Records for this exercise -
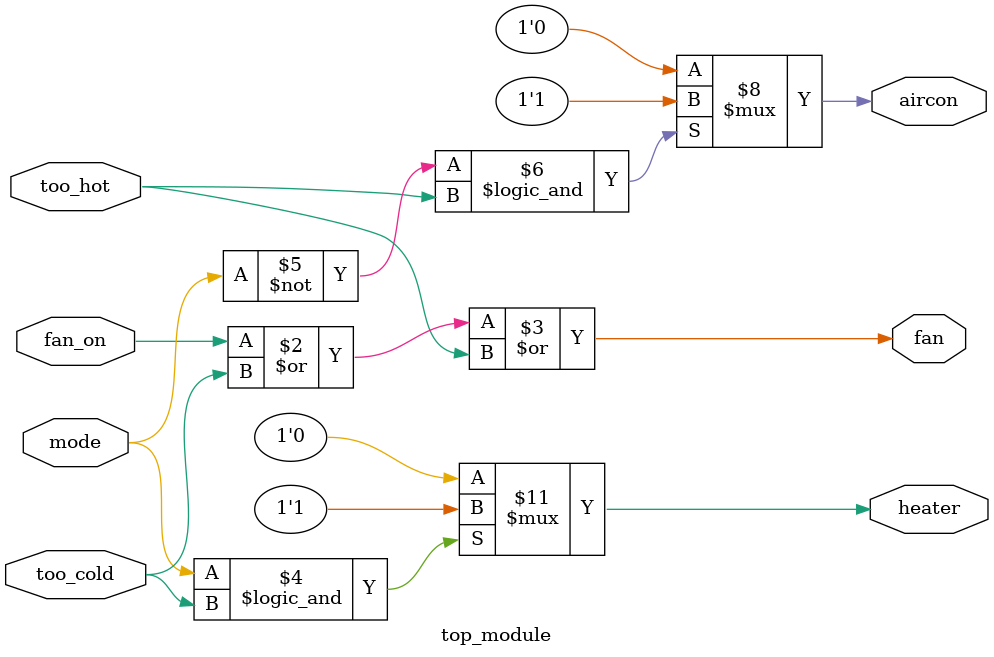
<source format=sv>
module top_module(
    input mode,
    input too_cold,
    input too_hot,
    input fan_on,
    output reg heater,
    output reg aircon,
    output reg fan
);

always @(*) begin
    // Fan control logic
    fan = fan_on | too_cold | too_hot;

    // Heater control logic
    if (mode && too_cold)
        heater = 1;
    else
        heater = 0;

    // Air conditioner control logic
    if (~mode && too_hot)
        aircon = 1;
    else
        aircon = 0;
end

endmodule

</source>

...

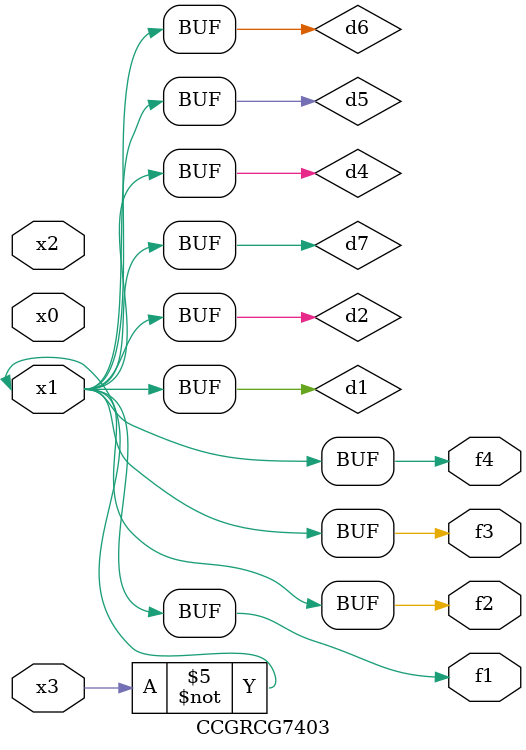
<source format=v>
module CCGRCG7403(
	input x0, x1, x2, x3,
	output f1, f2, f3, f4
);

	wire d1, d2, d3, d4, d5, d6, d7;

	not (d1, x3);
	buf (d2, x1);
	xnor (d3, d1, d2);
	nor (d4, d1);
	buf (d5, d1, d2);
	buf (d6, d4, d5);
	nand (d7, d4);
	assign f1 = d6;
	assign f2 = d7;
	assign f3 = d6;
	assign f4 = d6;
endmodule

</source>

Description of the task -
Within the entries, find all lines holding "assign" and copy each one.

Response area -
	assign f1 = d6;
	assign f2 = d7;
	assign f3 = d6;
	assign f4 = d6;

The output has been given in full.